SHORT PROBLEM.
Transcribe the passage of the hockey trade article below from "Cole is an impending" to "and physical play.".

The Pittsburgh Penguins got their man. Finally. Penguins General Manager Jim Rutherford had to rework his three-way masterpiece to satisfy the NHL, which initially rejected the trade, but Rutherford landed his primary target Friday evening: Ottawa Senators center Derick Brassard.
The Penguins get Brassard but sent defenseman Ian Cole, goalie prospect Filip Gustavsson, their first-round pick, and a 2019 third-round choice to Ottawa. The Penguins will also send Ryan Reaves and the Vancouver Canucks fourth-round choice acquired for Derrick Pouliot to the Vegas Golden Knights in exchange for Vegas eating 40 percent of Brassard’s salary.
The Penguins also receive Ottawa’s third round selection and prospect Vincent Dunn. Vegas will send prospect Tobias Lindberg to the Penguins, as well.
The Penguins are responsible for only 60 percent of Brassard’s salary which will be a pro-rated $3 million. The Penguins release noted the salary retention is for this season, which seems to contradict published rules. The Penguins cumulative salaries traded away are $3.3 million.
Reaves and the received third-round selection were not included in the original deal but was sent to VGK after the NHL held up the trade.
The deal was initially reported before 4 p.m., by TSN’s Daren Dreger. The initial agreement for Brassard was for the Penguins first-round choice, Gustavsson, and Cole. And Ottawa kept 18 percent of Brassard’s salary.
Originally, Ottawa sent Cole to VGK, but the reworked deal will keep Cole in Ottawa.
Cole is an impending UFA who was not a favorite of Penguins head coach Mike Sullivan, at least not this season. Cole spent stretches as a healthy scratch, over the past couple months, though he established himself firmly in the Penguins rotation after being reinserted on Jan. 25. Cole has six points (1g, 5a) in his last 11 games. Cole is a defensive defenseman known for shot blocking and physical play.

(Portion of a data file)
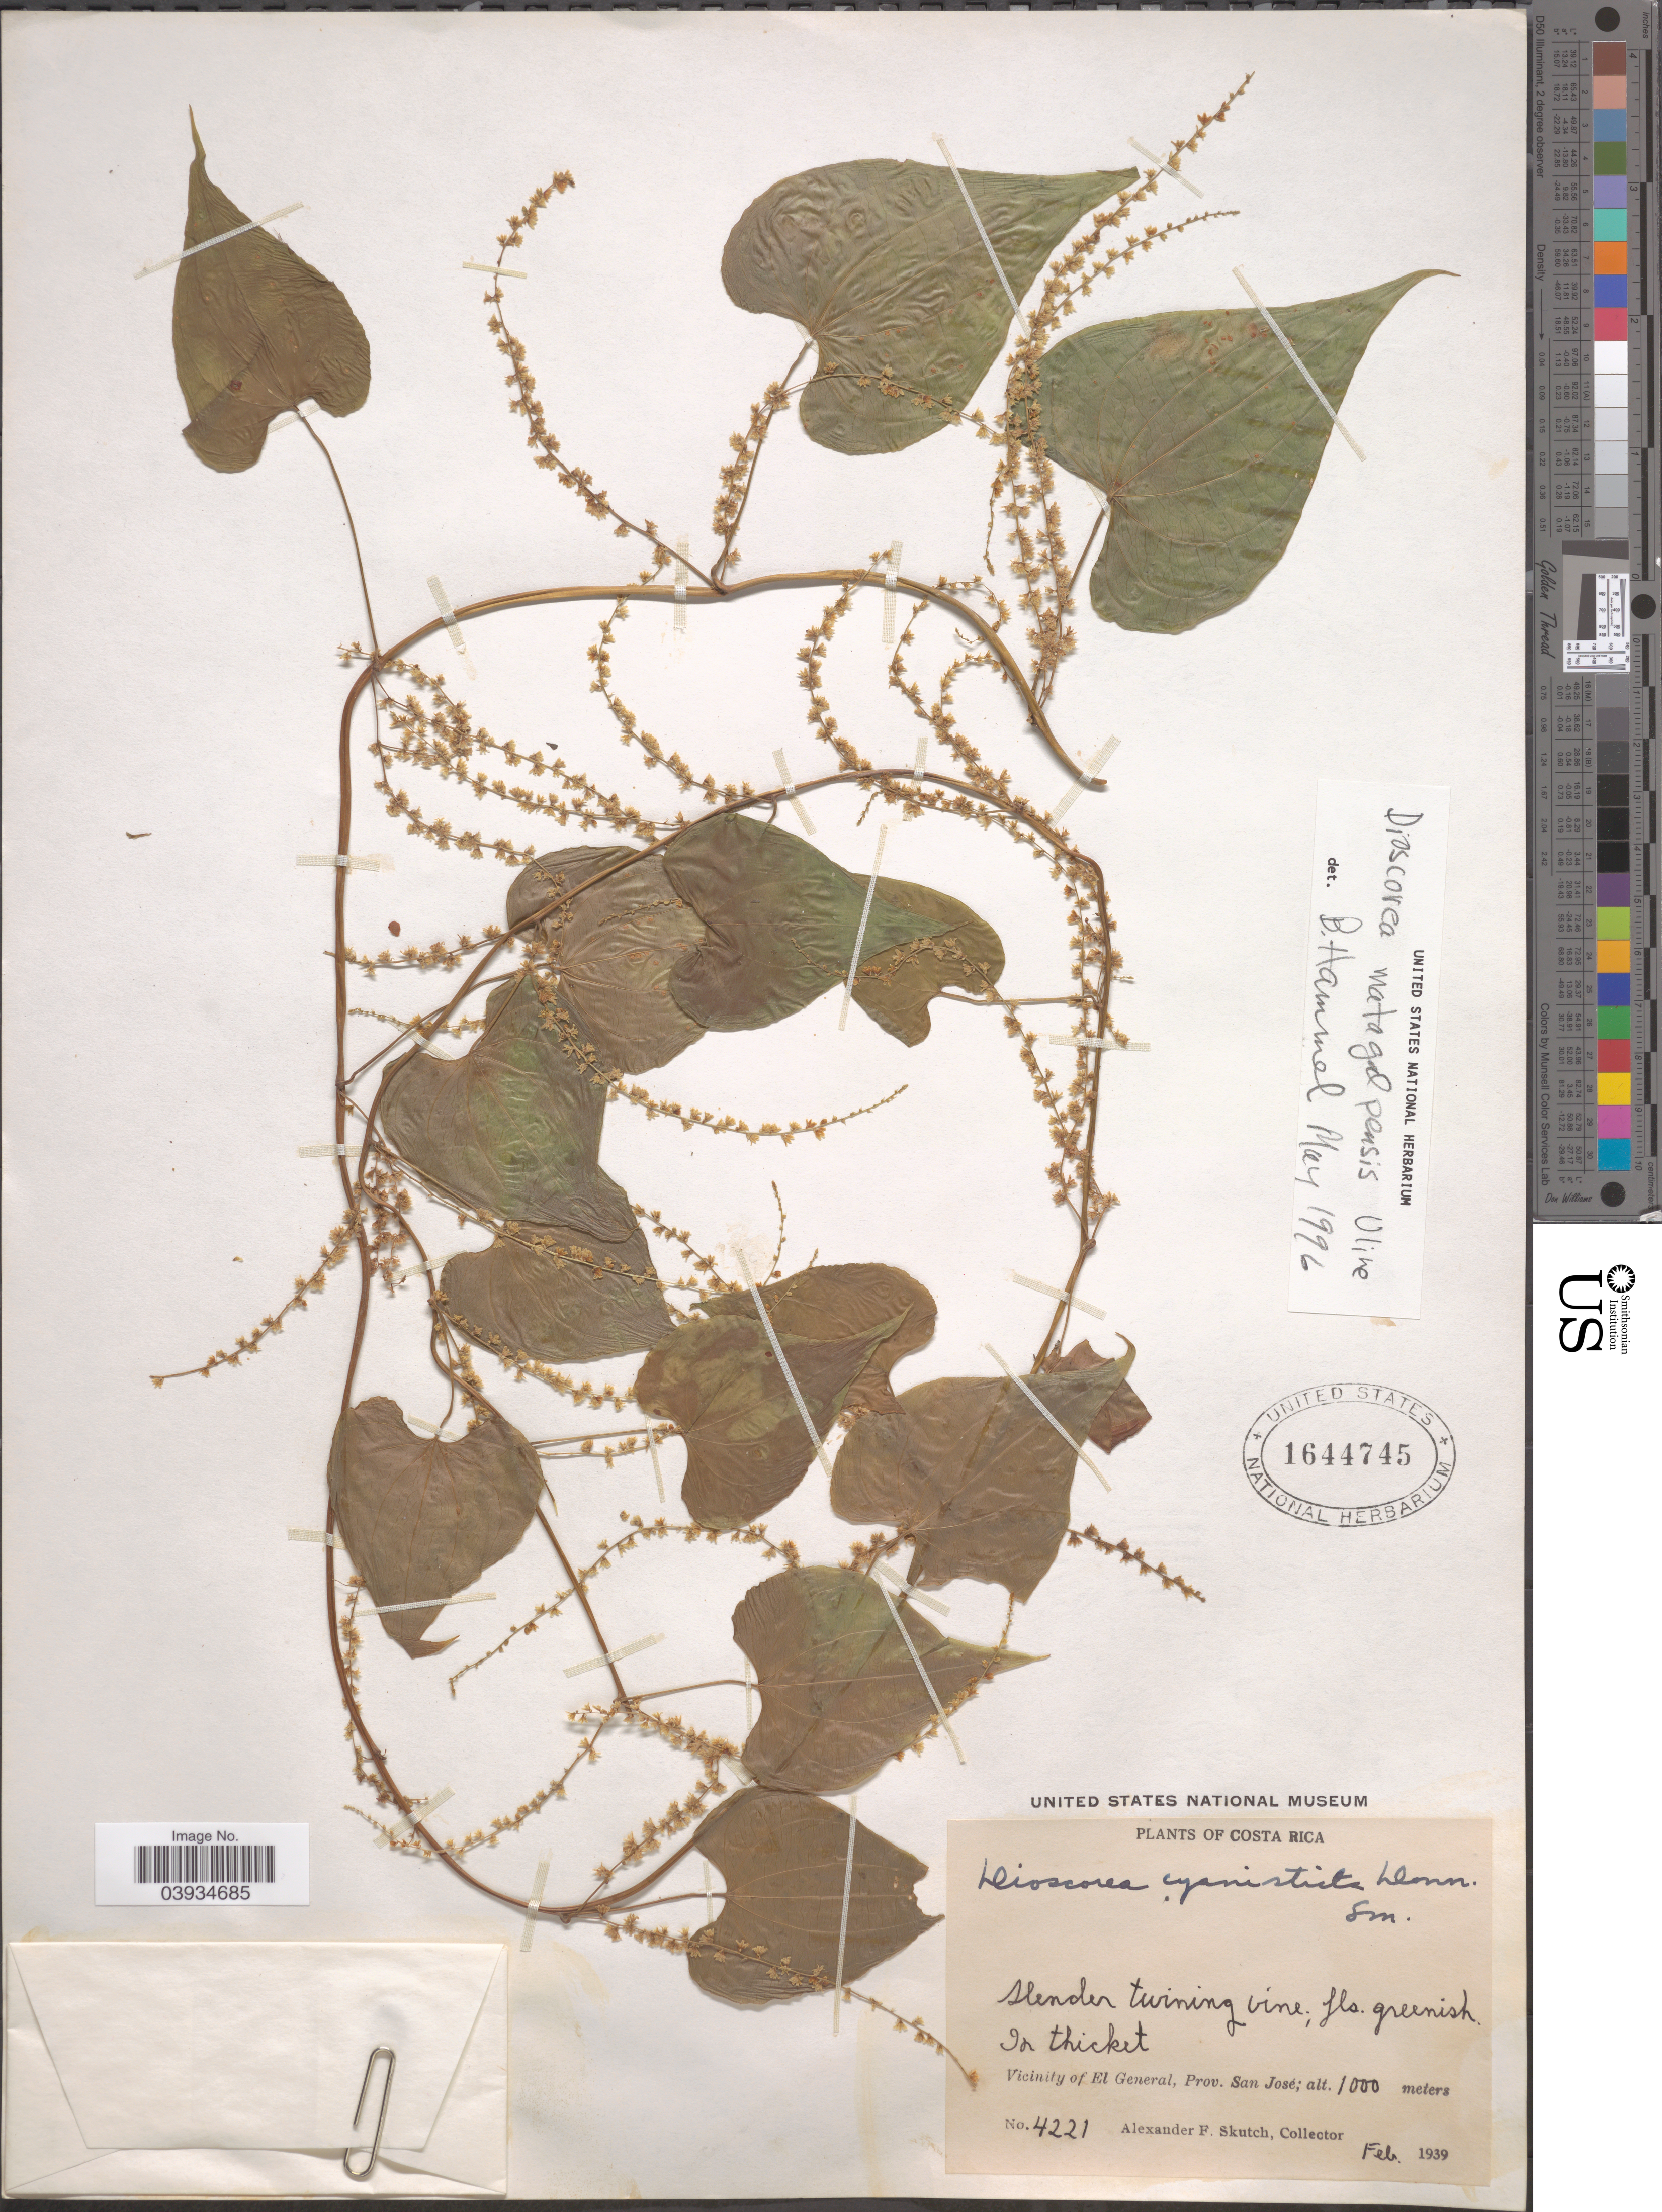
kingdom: Plantae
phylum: Tracheophyta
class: Liliopsida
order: Dioscoreales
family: Dioscoreaceae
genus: Dioscorea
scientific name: Dioscorea matagalpensis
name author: Uline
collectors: A. F. Skutch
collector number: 4221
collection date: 1939-02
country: Costa Rica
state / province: San José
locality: Vicinity of El General, Prov. San José.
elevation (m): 1000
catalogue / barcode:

OUTPUT OF THE EXERCISE.
Cole is an impending UFA who was not a favorite of Penguins head coach Mike Sullivan, at least not this season. Cole spent stretches as a healthy scratch, over the past couple months, though he established himself firmly in the Penguins rotation after being reinserted on Jan. 25. Cole has six points (1g, 5a) in his last 11 games. Cole is a defensive defenseman known for shot blocking and physical play.